Many town centres are becoming places where people:

meet friends;
eat and drink;
access healthcare;
visit gyms;
use community services;
collect online purchases; and
increasingly live, as former retail premises are converted into housing.

The challenge is ensuring that this transition creates vibrant town centres rather than rows of empty shops.

It is easy to look back with nostalgia at the high street of twenty-five years ago.

Many familiar names have gone, and some communities have undoubtedly lost valuable services.

But history shows that town centres have always evolved.

Markets became shopping streets.

Shopping streets became retail destinations.

Now retail destinations are becoming mixed-use centres combining shopping, leisure, healthcare, housing and community services.

The real question is not whether our high streets have changed—they clearly have.

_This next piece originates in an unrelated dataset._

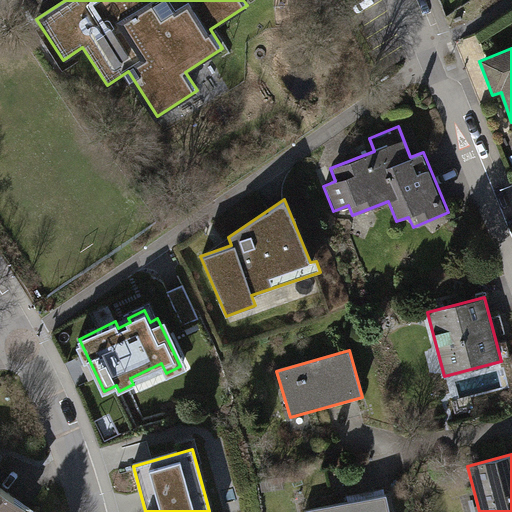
[(0,482),(0,511),(30,511),(34,507),(0,482)]
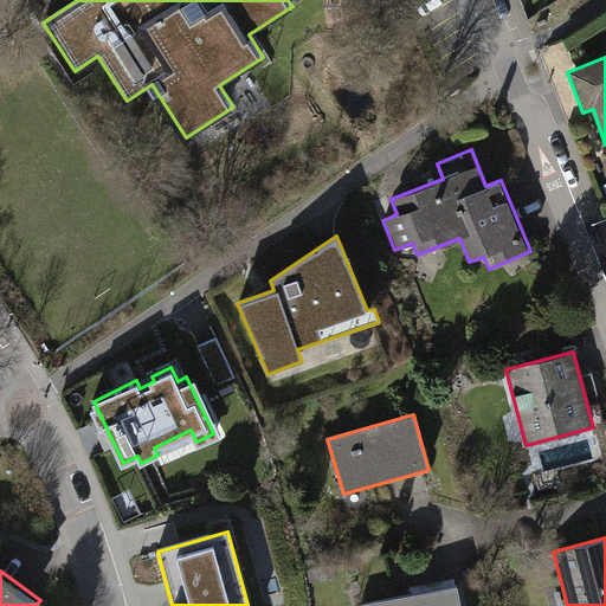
[(462,605),(458,587),(363,605),(462,605)]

The question is whether we can shape that change in a way that keeps our towns economically vibrant and socially connected.

Food for Thought

Perhaps we should stop asking:

"How many shops have closed?"

Instead, perhaps we should ask:

What do we want our town centres to be in 2035?
How can independent businesses compete in the digital age?
Should business rates be reformed?
Can vacant buildings be brought back into productive use?
How do we preserve essential services, such as banking, in smaller communities?

The high street of the future is unlikely to look like the high street of the past.

But with the right choices, it can still be at the heart of our communities.